• Exercise: The word "assets": in how many lines of the records does it appear? Reply with the number alone.

• Data for review:
--
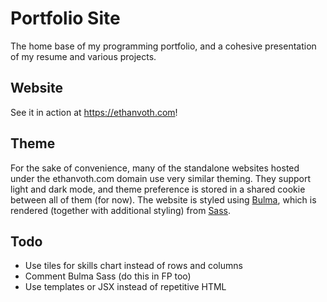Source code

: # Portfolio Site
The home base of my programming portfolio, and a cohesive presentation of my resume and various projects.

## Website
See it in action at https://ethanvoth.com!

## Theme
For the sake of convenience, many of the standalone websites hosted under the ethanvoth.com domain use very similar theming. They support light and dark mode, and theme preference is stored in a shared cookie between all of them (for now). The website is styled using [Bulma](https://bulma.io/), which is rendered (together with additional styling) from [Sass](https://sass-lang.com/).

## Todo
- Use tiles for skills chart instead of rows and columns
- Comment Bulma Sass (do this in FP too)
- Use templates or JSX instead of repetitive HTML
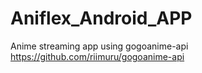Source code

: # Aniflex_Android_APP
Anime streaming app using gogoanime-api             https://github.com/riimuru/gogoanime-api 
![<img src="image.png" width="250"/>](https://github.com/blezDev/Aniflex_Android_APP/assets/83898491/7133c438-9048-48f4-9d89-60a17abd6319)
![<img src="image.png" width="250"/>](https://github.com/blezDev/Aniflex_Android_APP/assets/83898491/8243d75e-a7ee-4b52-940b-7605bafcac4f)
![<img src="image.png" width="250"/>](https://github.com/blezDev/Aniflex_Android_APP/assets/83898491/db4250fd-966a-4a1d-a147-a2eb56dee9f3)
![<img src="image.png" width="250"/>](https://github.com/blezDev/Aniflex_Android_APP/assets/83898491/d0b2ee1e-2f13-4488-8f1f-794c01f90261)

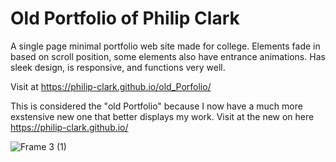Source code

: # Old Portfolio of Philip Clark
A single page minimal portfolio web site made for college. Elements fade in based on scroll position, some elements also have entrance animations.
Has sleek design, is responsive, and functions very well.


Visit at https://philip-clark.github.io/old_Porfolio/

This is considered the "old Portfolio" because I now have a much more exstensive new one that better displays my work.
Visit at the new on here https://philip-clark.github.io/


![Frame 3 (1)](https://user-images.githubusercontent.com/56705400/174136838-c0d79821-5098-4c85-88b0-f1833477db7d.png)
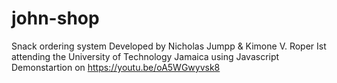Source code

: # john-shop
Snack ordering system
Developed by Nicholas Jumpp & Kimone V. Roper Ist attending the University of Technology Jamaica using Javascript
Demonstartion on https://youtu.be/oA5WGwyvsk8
--
• Output of the exercise: 4